In the second half of the 19th century the earlier building of the drama society, which was on the same spot, was too small. In 1876 the society held a competition for a new design. The Amsterdam architect A.J. van Beek won, and his plan was carried out with the help of local builder A. Raasveld. The building was occupied in 1880. The building is in the Eclectic style that was very popular at the end of the 19th century in Haarlem, but later fell out of fashion. In the first half of the 20th century, the building received a great deal of criticism. It was considered much too large and pompous. ‘An object of general contempt,’ according to the description of the distinguished gentlemen's society.

Almost immediately, the gentleman's society had financial problems. Perhaps the building project had been a bit too prestigious. The gentlemen initially tried to alleviate the situation by raising their membership contribution. That did not help, because the number of members declined. As the increased contribution did not solve the problem, the ground floor was rented out as a shop. This income did not help either, and in 1922 the gentlemen were forced to sell the building to the city, which became the new owner for 125,000 guilders, and they moved to their current premises further down the Grote Houtstraat at number 115.

The society building was converted in 1924 into the Spaarnebank. The safe was on the ground floor; offices were set up on the first floor. The building was called ‘an unsuccessful box of blocks’ in 1947 by the engineer G. Friedhoff, who wanted to demolish the building and replace it with traditional façades.

More renovations were carried out in 1978 when the first floor was remodelled to house the Department of Cultural Affairs, the local City Planning Authority and the office of the City Architect.

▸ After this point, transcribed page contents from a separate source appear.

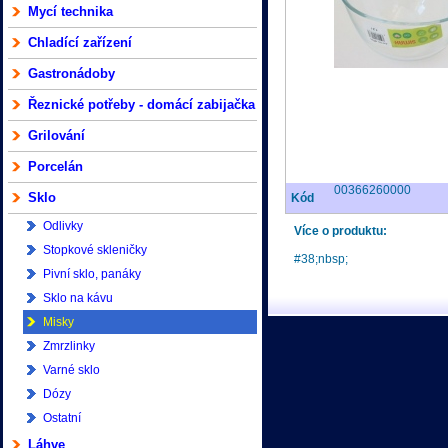
Mycí technika
Chladící zařízení
Gastronádoby
Řeznické potřeby - domácí zabijačka
Grilování
Porcelán
00366260000
Sklo
Kód
Odlivky
Více o produktu:
Stopkové skleničky
#38;nbsp;
Pivní sklo, panáky
Sklo na kávu
Misky
Zmrzlinky
Varné sklo
Dózy
Ostatní
Láhve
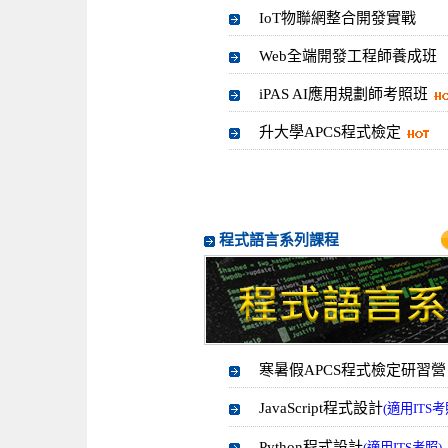
IoT物聯網整合開發實戰
Web全端開發工程師養成班
iPAS AI應用規劃師考照班
升大學APCS程式檢定
程式語言系列課程
寒暑假APCS程式檢定研習營
JavaScript程式設計
(適用ITS考
Python程式設計
(適用ITS考照)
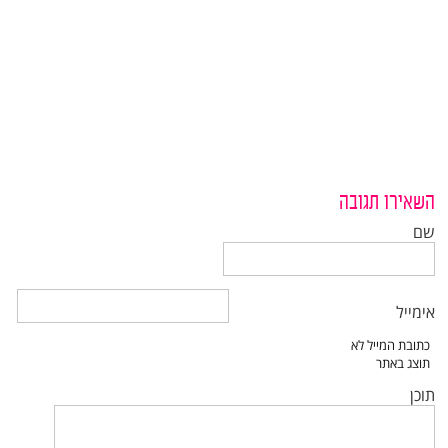
השאירו תגובה
שם
אימייל
תוכן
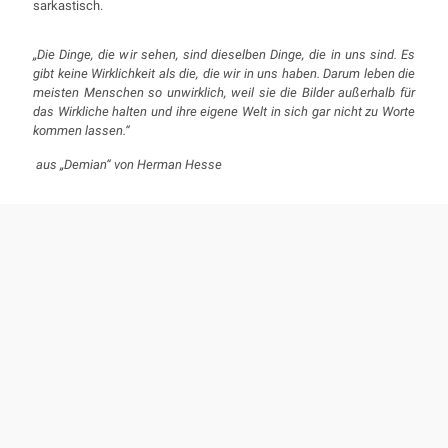
sarkastisch.
„Die Dinge, die wir sehen, sind dieselben Dinge, die in uns sind. Es
gibt keine Wirklichkeit als die, die wir in uns haben. Darum leben die
meisten Menschen so unwirklich, weil sie die Bilder außerhalb für
das Wirkliche halten und ihre eigene Welt in sich gar nicht zu Worte
kommen lassen.“
aus „Demian“ von Herman Hesse
B. M. Roolf: „Das Leben tanzt im Wechselschritt“ Mischtechnik
/ Lw., 50 cm x 50 cm, 2021
B. M. Roolf: „Kleine Verführung“ Mischtechnik/Lw., 50 cm x 50
cm, 2017
B. M. Roolf: „Das Orakel“ Mischtechnik/Lw., 160 x 100 cm,
2013-15
B. M. Roolf: „Einsame Geister wittern die Lockstoffe der
Gemeinsamkeit“ Mischtechnik/Lw., 100 x 70 cm, 2018/19
B. M. Roolf: „Nächtliches Panoptikum“ Mischtechnik/Lw.,160 x
100 cm, 2024
B. M. Roolf: „Requiem“ Mischtechnik/Lw., 40 x 30 cm, 2015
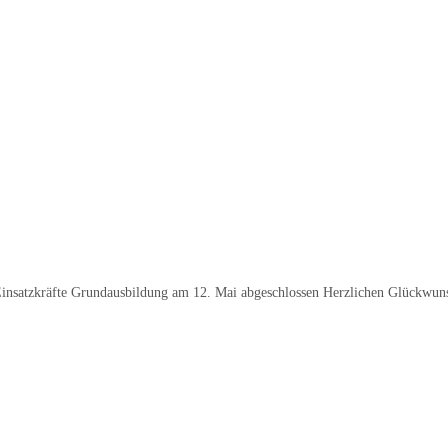
insatzkräfte Grundausbildung am 12. Mai abgeschlossen Herzlichen Glückwuns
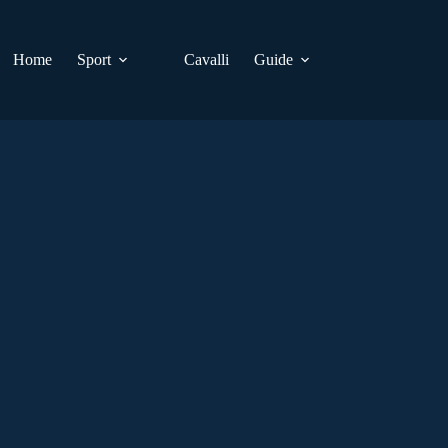
Home
Sport
Cavalli
Guide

Fourteen years later, in 1992, the building was renovated again as a future exhibition hall to house the collection of the Haarlem artist Kees Verwey. With support from his newly formed Kees Verwey Foundation, the first floor received a new name: the Verweyhal. The former city architect Wiek Röling made a design for the new layout together with architect Jan Bernard.

Opinions about the building changed in the 1970s, and for the first time, words of praise were heard. Today, the building is an official monument and still has a museological function.

The entrance today to the upper exhibition floors is through Museum De Hallen, Haarlem on the Grote Markt and no longer through the original main entrance on the Grote Houtstraat.